Scaling Digital Assets Requires Safer Settlement
Companies Mentioned
Why It Matters
Safe settlement is essential for wholesale finance, where large‑value trades require certainty and minimal counterparty risk. Without risk‑free anchors, the rapid growth of digital assets could introduce systemic vulnerabilities.
Key Takeaways
- •Stablecoins such as USDC hold reserves in banks, exposing users to risk
- •Central bank money is the only settlement that fully removes credit risk
- •Fnality settles on‑chain using central bank reserves, linking digital assets to safety
- •Tokenized money‑market funds rely on issuer governance, affecting liquidity and risk
- •24/7 digital settlement demand pushes infrastructure to maintain risk‑free finality
Pulse Analysis
The rise of digital and tokenized assets has reshaped how value moves across financial markets, offering near‑instant transfers and round‑the‑clock availability. Yet, speed alone does not guarantee safety; settlement must provide certainty at the moment ownership changes hands. In wholesale finance, where transactions involve billions of dollars, the only proven method to eliminate counterparty credit risk is settlement in central bank money, which delivers finality backed by sovereign credit rather than commercial‑bank balance sheets.

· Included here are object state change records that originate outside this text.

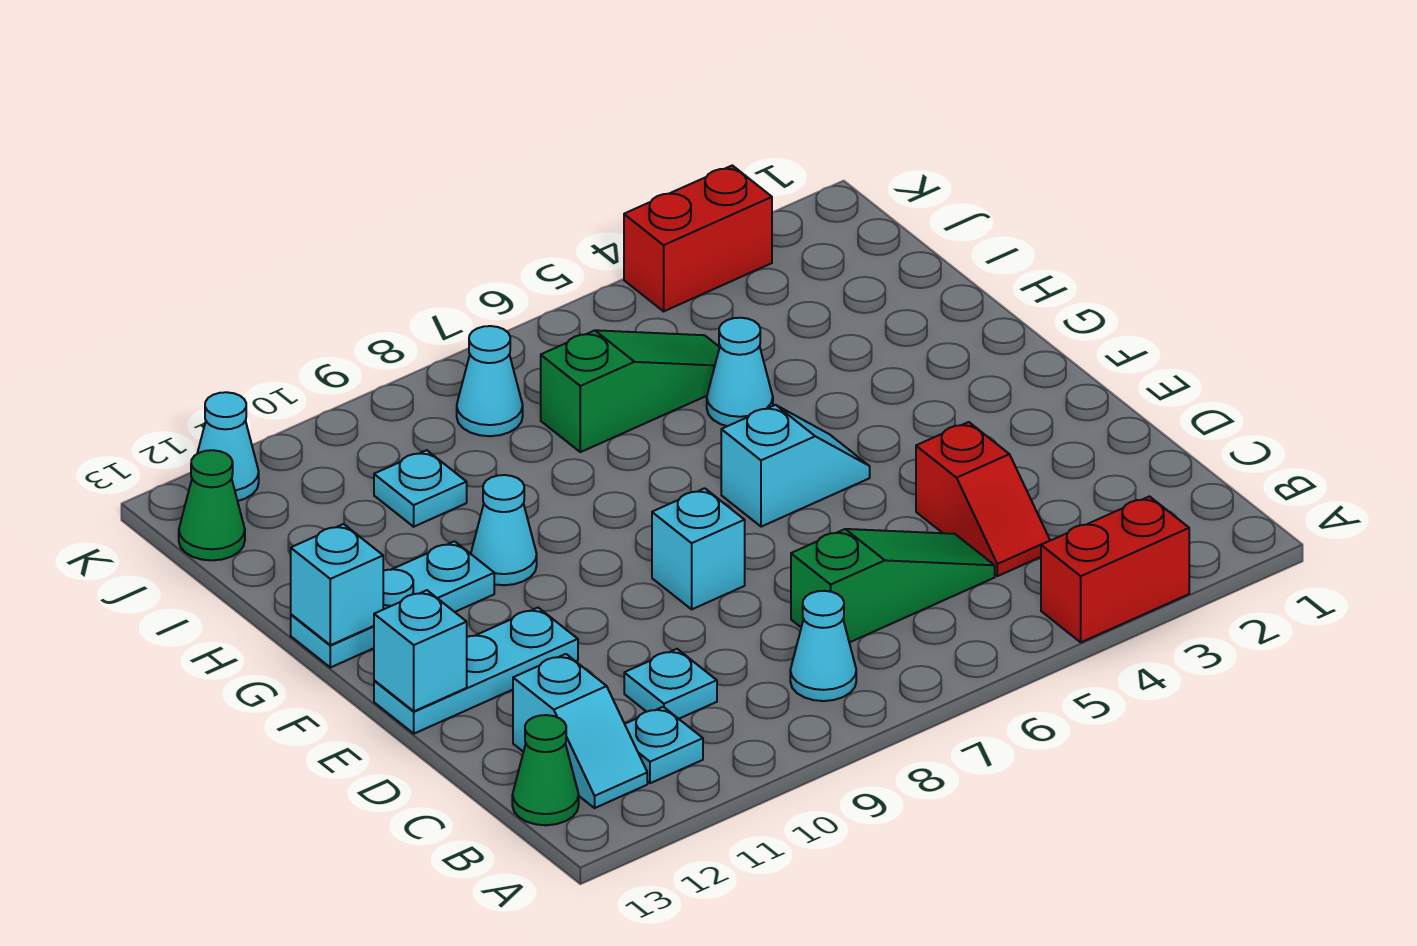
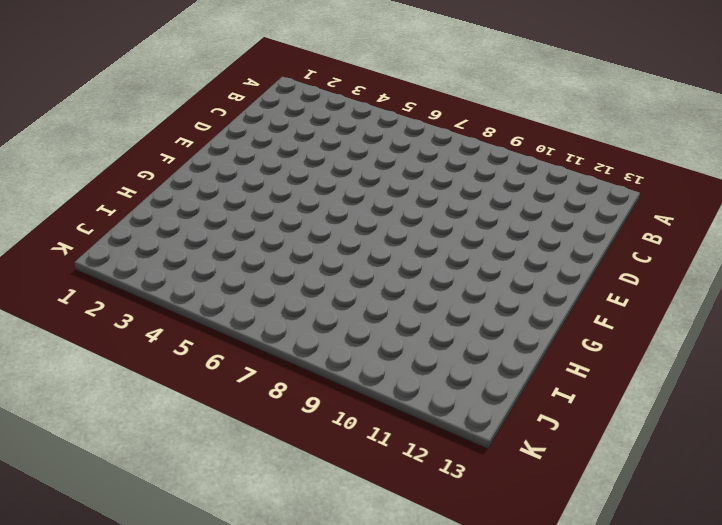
none -> red brick A3:A4 level 1
none -> cyan cone B8 level 1
none -> cyan plate B11 level 1

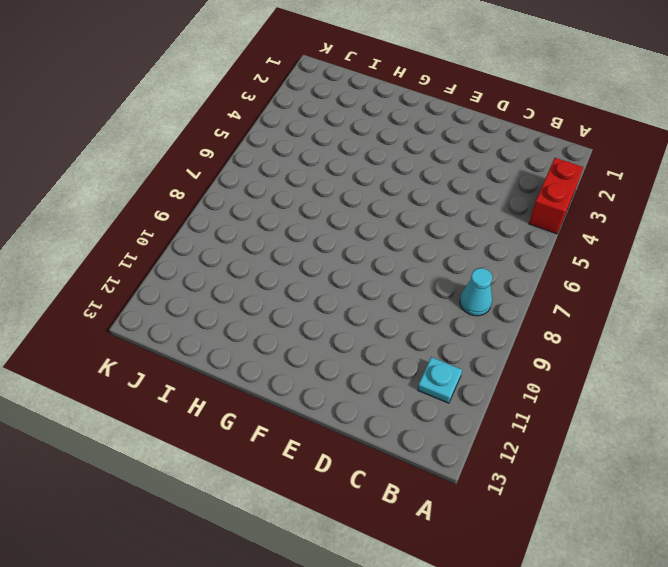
none -> cyan slope B12:C12 level 1 top C
none -> green cone B13 level 1
none -> red slope C4:D4 level 1 top D

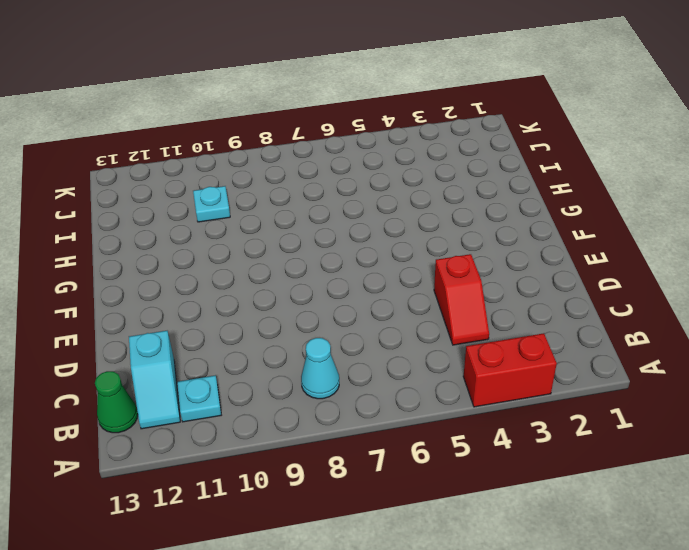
none -> green slope C5:C7 level 1 top 7
none -> cyan plate C10 level 1
none -> cyan brick E8 level 1

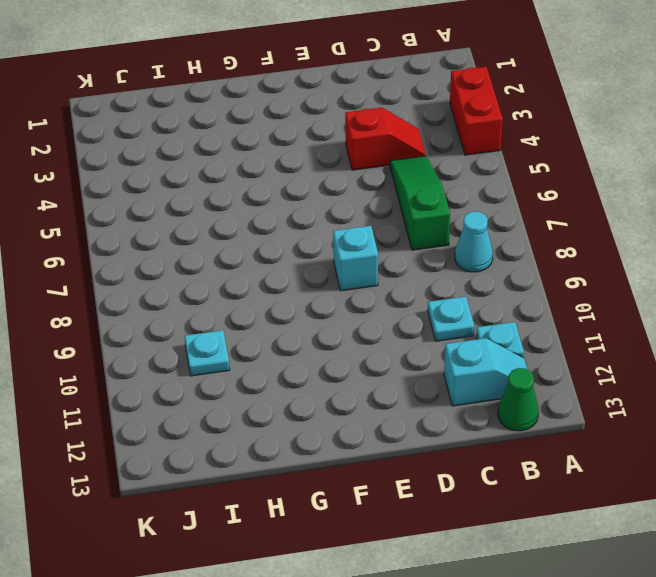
none -> cyan plate E11:E13 level 1
none -> cyan slope F5:F6 level 1 top 6
none -> cyan cone G10 level 1

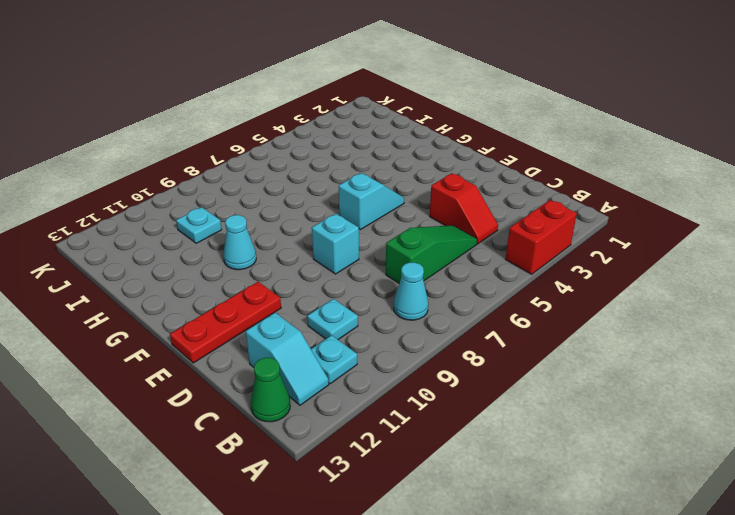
red plate E11:E13 level 1 -> cyan plate E11:E13 level 1
none -> cyan plate G11:G13 level 1
none -> cyan cone H5 level 1
none -> green slope I5:I7 level 1 top 7

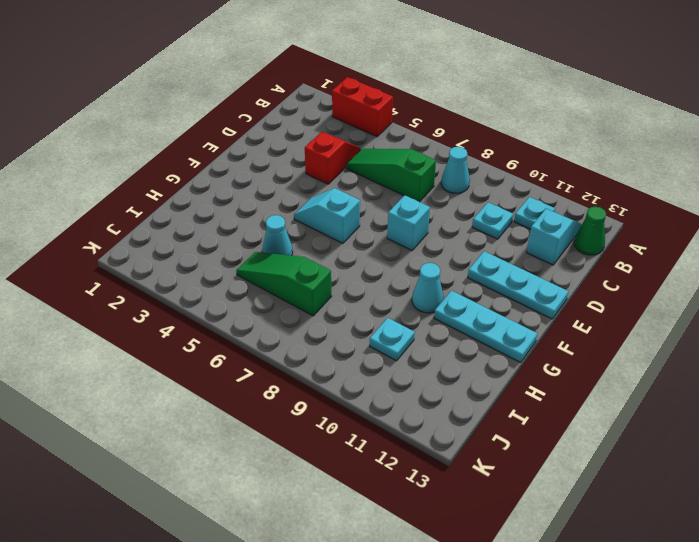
none -> cyan cone J8 level 1
none -> green cone J13 level 1
none -> red brick K3:K4 level 1

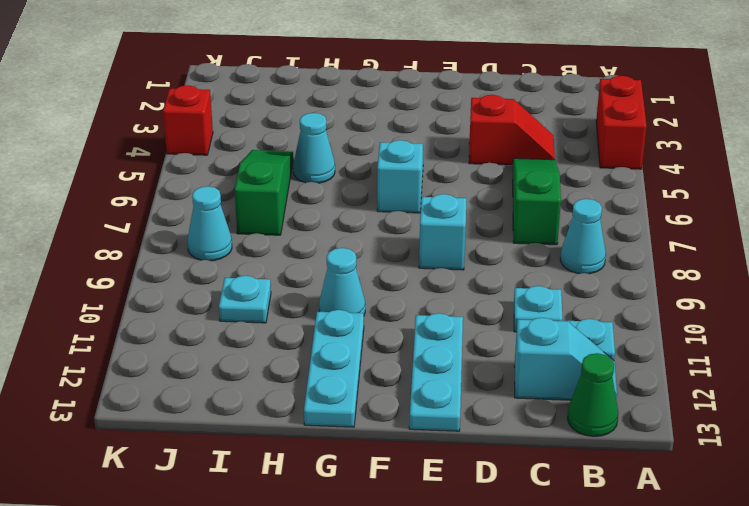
red brick K4 level 1 -> red brick K3:K4 level 1
none -> green cone J13 level 1
none -> cyan cone K12 level 1
none -> cyan brick E13 level 2

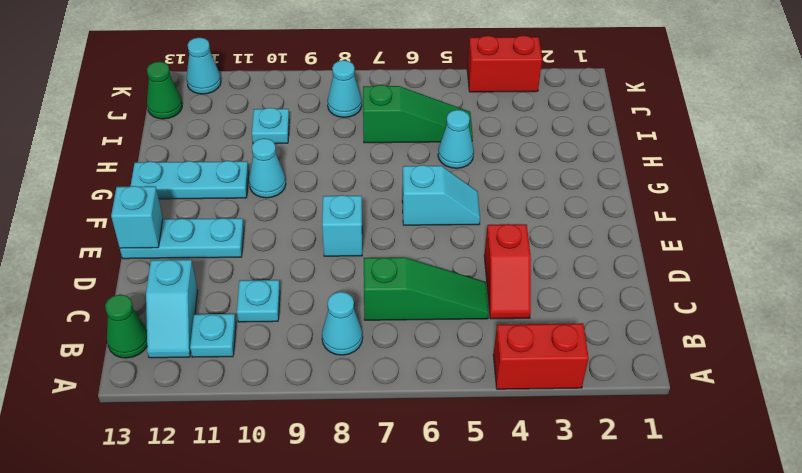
none -> cyan brick G13 level 2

Stablecoins illustrate the settlement gap. Circle’s USDC, for example, held roughly $3.3 billion of its reserves at Silicon Valley Bank before the March 2023 collapse, causing the token to dip below its $1 peg until regulators intervened. Similar concerns apply to tokenized money‑market funds, whose values fluctuate with market conditions and whose liquidity depends on the issuer’s governance framework. These structures embed exposure to commercial‑bank credit, interest‑rate shifts, and operational integrity, meaning that rapid value movement can mask underlying settlement risk.
Industry players are responding by building infrastructure that marries digital efficiency with the safety of central bank reserves. Fnality’s on‑chain platform enables institutions to settle payment obligations directly against central bank money, providing a risk‑free anchor for tokenized transactions. Central banks worldwide are also piloting digital settlement solutions, aiming to extend traditional finality into the blockchain era. As demand for 24/7, high‑value settlement grows, such interoperable systems will be crucial to prevent risk migration and to sustain confidence in the expanding digital‑asset ecosystem.